» **Supplied text**
+++++

Re: [R] Discretize continous variables....

From: Frank E Harrell Jr <f.harrell_at_vanderbilt.edu>
Date: Sat, 19 Jul 2008 13:03:01 -0500

Daniel Malter wrote:

> True. Thanks for the clarification. Is your conclusion from that that the
> findings in such case should only be interpreted in the specific context
> (with the awareness that it does not apply to changing contexts) or that
> such an approach should not be taken at all?

The latter, in general; in specific cases the former. But even then why condition on incomplete information when complete information is available? I.e., why compute Pr(Y=1 | X>x) in place of Pr(Y=1 | X=x)?

Frank

> 
> 
> Frank E Harrell Jr wrote:

>> Daniel Malter wrote:
>>> This time I agree with Rolf Turner. This sounds like homework. Whether or
>>> not, type
>>>
>>> ?ifelse
>>>
>>> in the R-prompt.

+++++

» **Supplied data**
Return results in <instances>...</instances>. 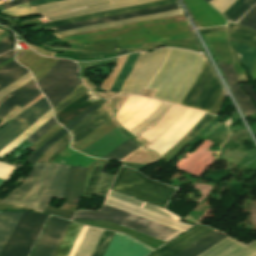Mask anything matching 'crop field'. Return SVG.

+++++

» **What is required**
List every person named in the mailing-list reply about discretizing continuous variables. You won't need the listing for this.

» **Reply**
Frank E Harrell Jr, Daniel Malter, Rolf Turner